Forward-Looking Statements
This Form 8-K
contains forward-looking statements that are made pursuant to the safe harbor provisions of the federal securities laws, including statements
regarding marketing strategy and commercialization plans, restructuring and operational expenses, future operations, commercial products,
clinical development, plans for potential future product candidates, financial condition and outlook, and other statements containing
the words “anticipate,” “believe,” “estimate,” “expect,” “intend,” “may,”
“plan,” “predict,” “project,” “suggest,” “target,” “potential,”

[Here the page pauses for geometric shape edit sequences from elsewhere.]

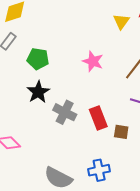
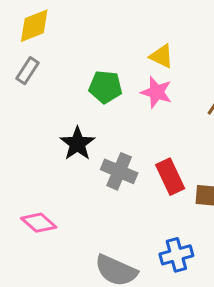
yellow triangle: (121, 22) -> (162, 56), moved, turned -36
green pentagon: (38, 59) -> (105, 87), moved

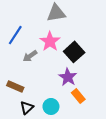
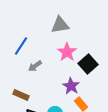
pink star: (50, 41) -> (67, 52), moved
black square: (74, 52) -> (88, 64), moved

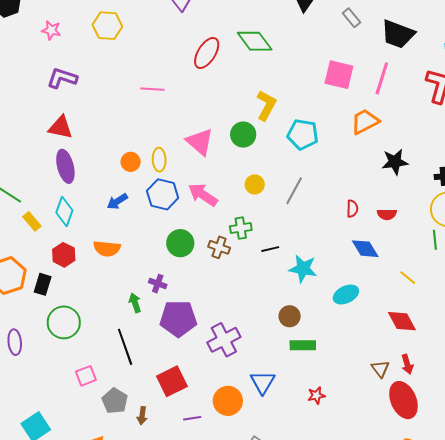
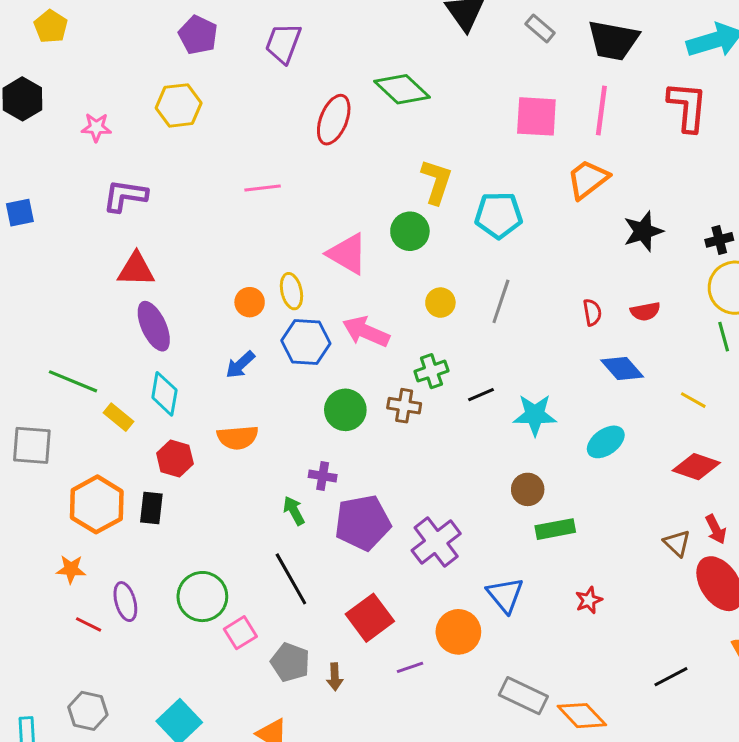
red diamond: (402, 321) -> (696, 467), turned -32
green circle: (64, 322) -> (202, 597), moved

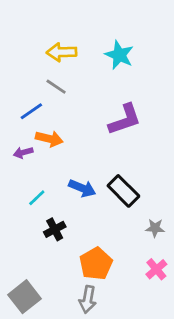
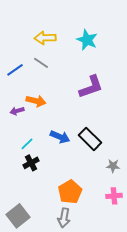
blue line: (31, 111) -> (15, 70), moved
black cross: (55, 229) -> (31, 163), moved
pink cross: (156, 269) -> (114, 196), turned 35

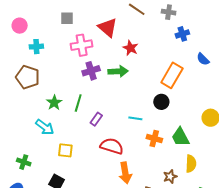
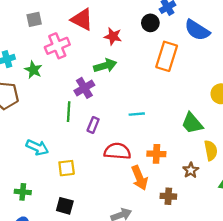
blue semicircle: (203, 59) -> (197, 30), size x1.6
purple cross: (91, 71) -> (84, 88), moved
black circle: (161, 102) -> (150, 23), moved
green star: (54, 103) -> (33, 70), moved
orange cross: (154, 139) -> (156, 154), moved

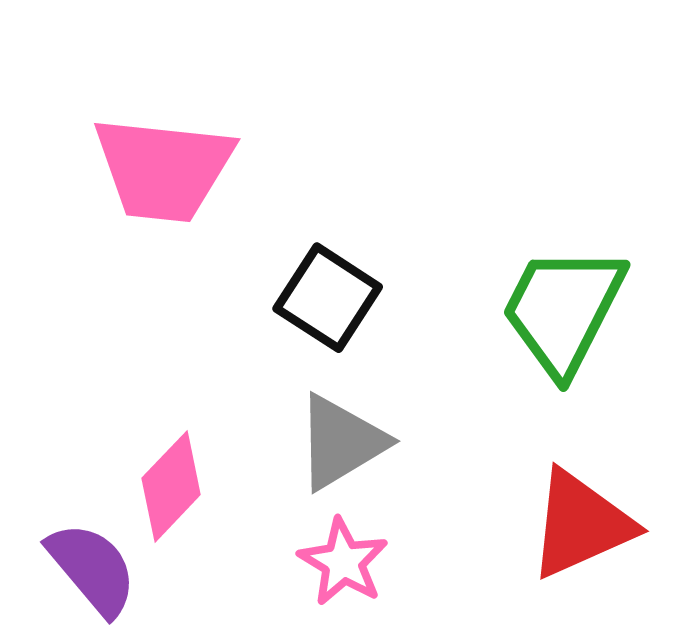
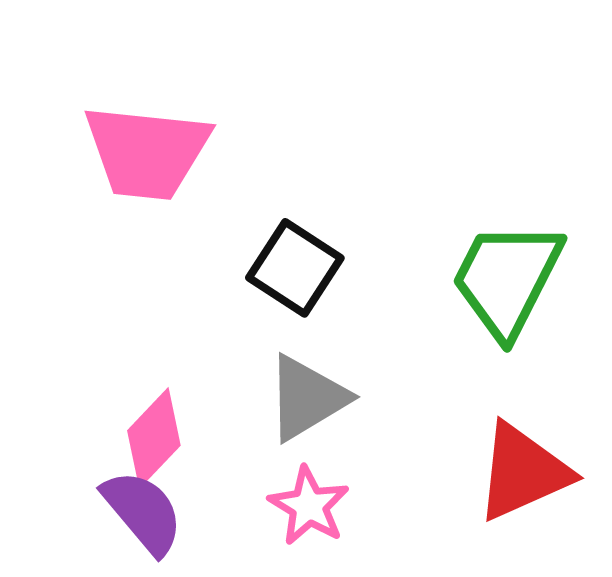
purple semicircle: (92, 569) -> (143, 512), moved

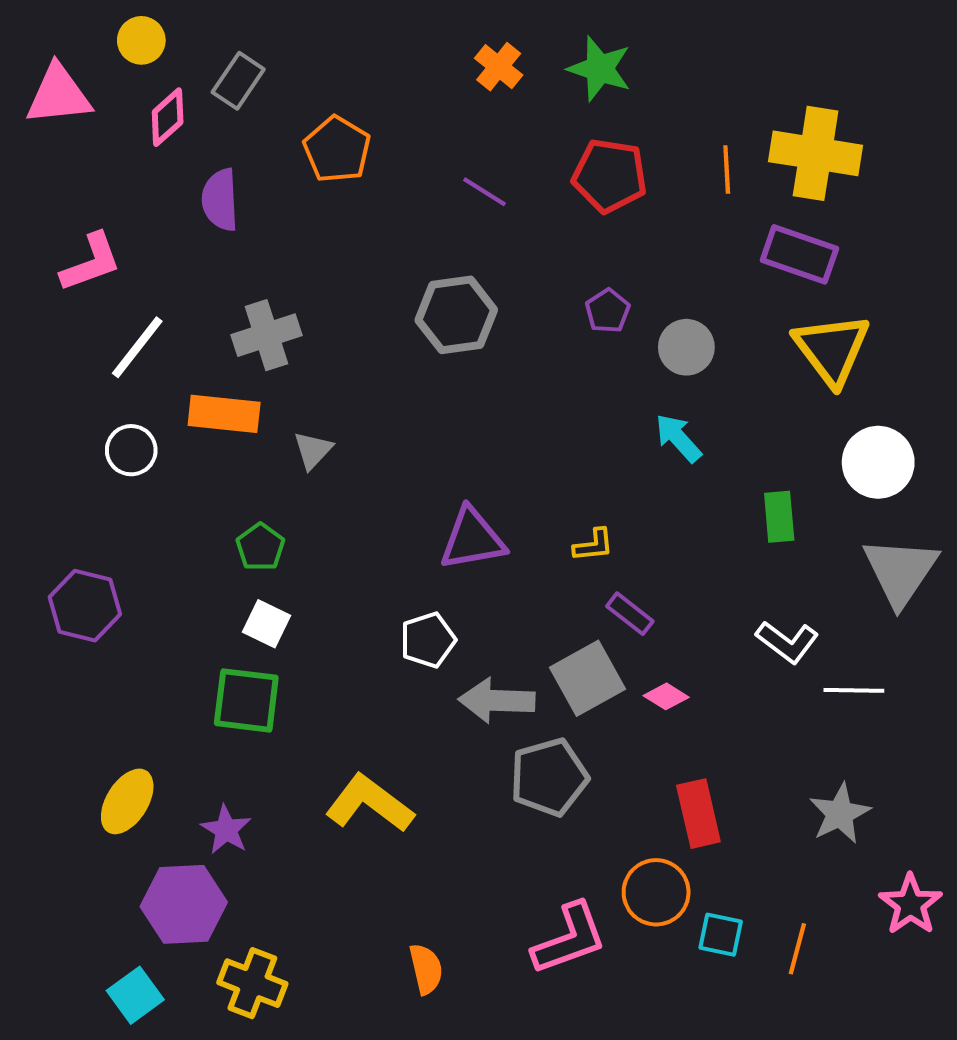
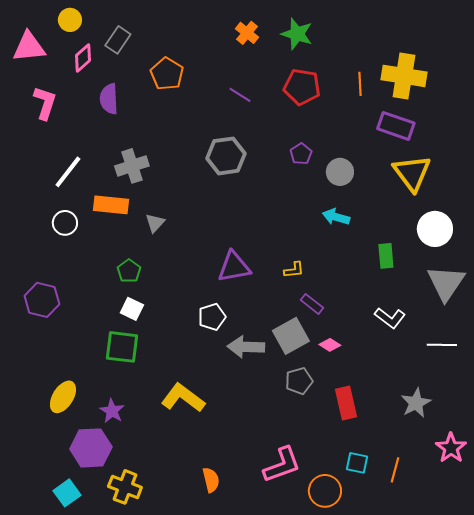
pink L-shape: (91, 262) -> (45, 103), moved, turned -52
cyan arrow: (678, 438) -> (336, 217), turned -32
white line: (854, 690) -> (442, 345), moved
gray pentagon: (549, 777) -> (299, 381), moved, size x0.7
orange circle: (656, 892) -> (325, 491), moved

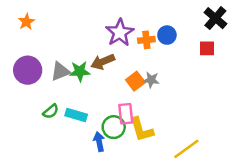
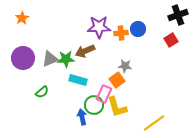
black cross: (215, 18) -> (178, 15), turned 30
purple star: (120, 33) -> (99, 27), turned 30
red square: (207, 48) -> (171, 40), turned -32
orange square: (135, 81) -> (117, 80), moved
pink rectangle: (126, 114) -> (104, 94), turned 30
cyan rectangle: (76, 115) -> (78, 80), moved

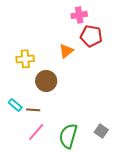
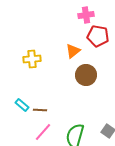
brown circle: (46, 81) -> (86, 75), moved

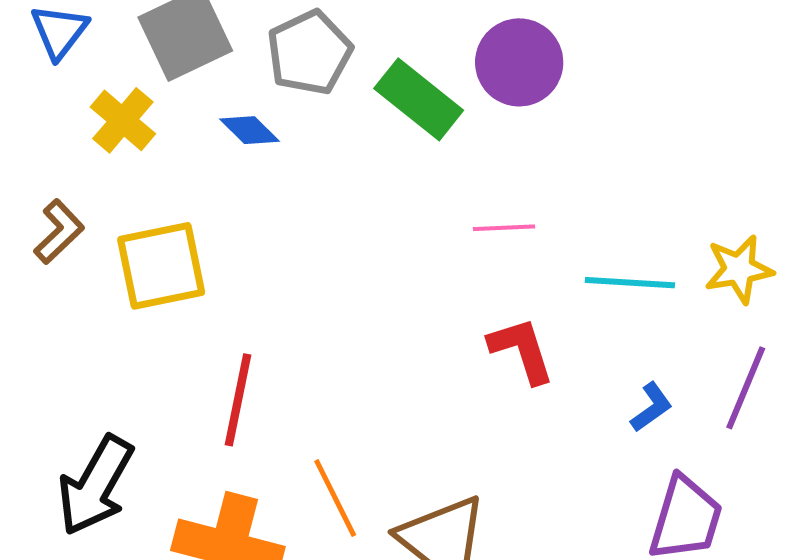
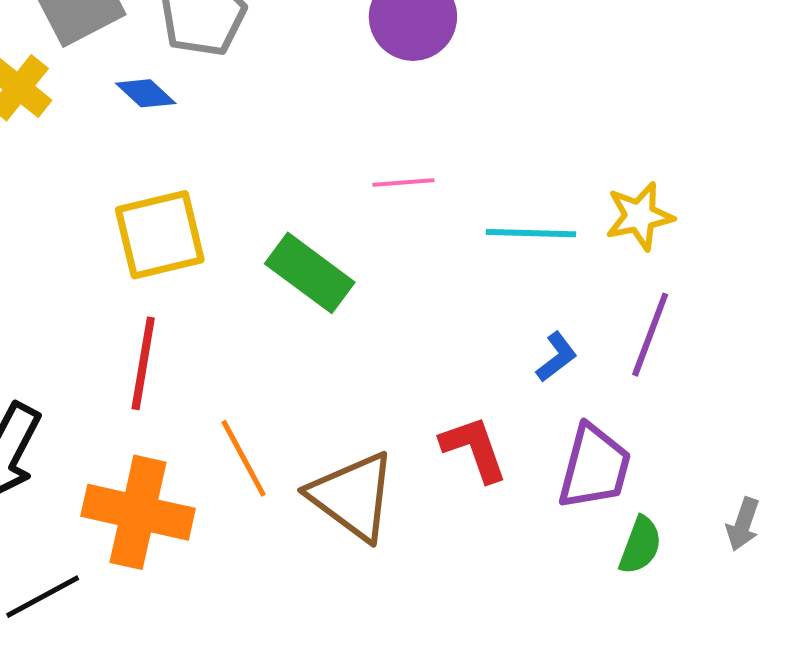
green rectangle: (419, 99) -> (310, 273), moved
yellow square: (161, 266) -> (160, 235), moved
red L-shape: (522, 350) -> (474, 449), moved

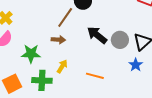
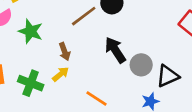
brown arrow: (58, 40) -> (65, 52), moved, turned 48
green star: (31, 54) -> (31, 31), moved

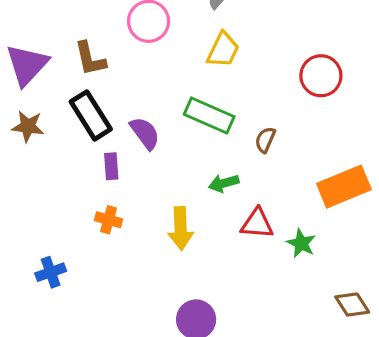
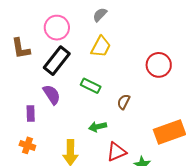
black rectangle: (91, 115) -> (57, 61), moved, turned 68
green rectangle: (209, 115) -> (91, 86), size x0.7
red triangle: (257, 224) -> (116, 152), turned -30

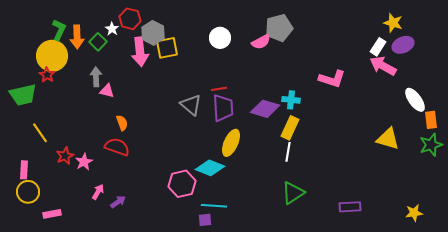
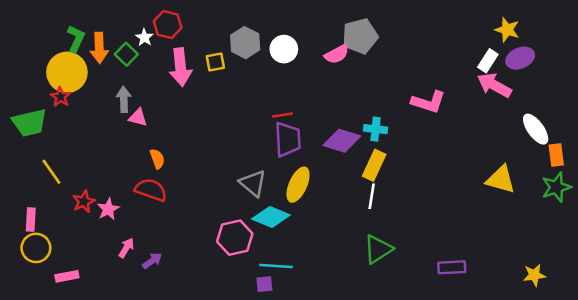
gray hexagon: (153, 33) -> (245, 43), moved
yellow square: (167, 48) -> (215, 62), size x0.7
gray triangle: (191, 105) -> (253, 183), moved

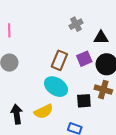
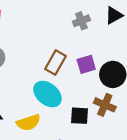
black triangle: (101, 38) -> (114, 15), moved, turned -35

“will,” “would,” “could,” “should,” “continue,” and similar expressions. Any
express or implied statements contained in this Form 8-K that are not statements of historical fact may be deemed to be forward-looking
statements. Forward-looking statements involve risks and uncertainties that could cause the Company’s actual results to differ significantly
from those projected, including, without limitation, the impact of the ongoing COVID-19 pandemic on its business, revenues, results of
operations and financial condition, the net sales, profitability, and growth of its commercial products, clinical activities and results,
supply chain, commercial development and launch plans, and the risks detailed in the Company’s filings with the SEC. Any forward-looking
statements contained in this press release speak only as of the date hereof, and the Company disclaims any obligation or undertaking to
update or revise any forward-looking statements contained in this press release, other than to the extent required by law.